In response to @TheCartelDel’s tweet, one commenter pointed out that Midjourney’s new version five images are still “in the uncanny valley.” Hyperallergic encountered a few unsettling traits while testing the new update, such as the appearance of rubbery skin, but overall, the results looked much more realistic than their version-four counterparts.

Several viewers have been unable to differentiate between artwork created by artificial intelligence (AI) and human-made creations. This was demonstrated a few weeks ago when a well-known Instagram account claimed that their photographs were captured using a Nikon D810 camera, but in reality, they were generated by AI algorithms. Although the portraits did not include hands, they were still able to deceive viewers.

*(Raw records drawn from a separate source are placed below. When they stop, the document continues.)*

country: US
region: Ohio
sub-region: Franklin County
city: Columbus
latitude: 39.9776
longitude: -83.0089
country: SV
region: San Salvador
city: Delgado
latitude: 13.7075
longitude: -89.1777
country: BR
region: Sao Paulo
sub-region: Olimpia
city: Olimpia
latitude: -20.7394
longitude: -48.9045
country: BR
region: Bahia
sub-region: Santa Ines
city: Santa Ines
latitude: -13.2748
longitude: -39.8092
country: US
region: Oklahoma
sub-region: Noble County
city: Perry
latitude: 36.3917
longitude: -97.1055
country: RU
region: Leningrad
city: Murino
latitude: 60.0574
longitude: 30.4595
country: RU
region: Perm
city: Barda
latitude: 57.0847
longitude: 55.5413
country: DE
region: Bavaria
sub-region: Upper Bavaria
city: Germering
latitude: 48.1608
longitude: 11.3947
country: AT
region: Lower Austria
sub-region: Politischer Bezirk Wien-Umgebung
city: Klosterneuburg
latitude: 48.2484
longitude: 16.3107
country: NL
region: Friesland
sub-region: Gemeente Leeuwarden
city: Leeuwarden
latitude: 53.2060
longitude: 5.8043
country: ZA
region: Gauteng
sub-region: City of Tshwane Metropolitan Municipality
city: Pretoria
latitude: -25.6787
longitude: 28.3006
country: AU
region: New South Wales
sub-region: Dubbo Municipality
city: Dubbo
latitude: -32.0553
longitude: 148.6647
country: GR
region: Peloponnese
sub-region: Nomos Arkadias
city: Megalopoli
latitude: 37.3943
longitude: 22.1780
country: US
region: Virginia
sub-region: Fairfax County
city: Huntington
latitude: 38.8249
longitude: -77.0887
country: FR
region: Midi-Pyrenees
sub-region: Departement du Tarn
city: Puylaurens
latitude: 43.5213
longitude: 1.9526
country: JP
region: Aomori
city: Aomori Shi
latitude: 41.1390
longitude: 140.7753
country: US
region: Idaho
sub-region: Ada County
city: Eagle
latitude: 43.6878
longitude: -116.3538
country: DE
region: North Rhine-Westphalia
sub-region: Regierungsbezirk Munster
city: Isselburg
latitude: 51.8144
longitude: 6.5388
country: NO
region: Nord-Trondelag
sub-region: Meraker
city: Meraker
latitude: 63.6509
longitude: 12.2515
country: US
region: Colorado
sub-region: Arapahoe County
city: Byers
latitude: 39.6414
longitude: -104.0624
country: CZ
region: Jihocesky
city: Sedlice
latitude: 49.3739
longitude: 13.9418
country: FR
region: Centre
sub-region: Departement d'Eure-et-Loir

The technology of artificial intelligence (AI) generated images has been at the center of controversy lately due to concerns about potential deceitful use. While some viewers may be fooled by AI-generated images, artists are pushing back against software like Midjourney.

The hands created using Version 4 (above) appear gnarled and less realistic than the hands made using Version 5 (below). Both images were generated with the prompt “color photograph of man artist painting en plein air in New York City.”

They argue that the programs “scrape” the internet for existing imagery to create new works, raising concerns about plagiarism. In addition to creators, major companies have also expressed their concerns about AI-generated images. Getty Images, for instance, has sued Stable Diffusion, another popular AI image generator, for allegedly violating intellectual property rights.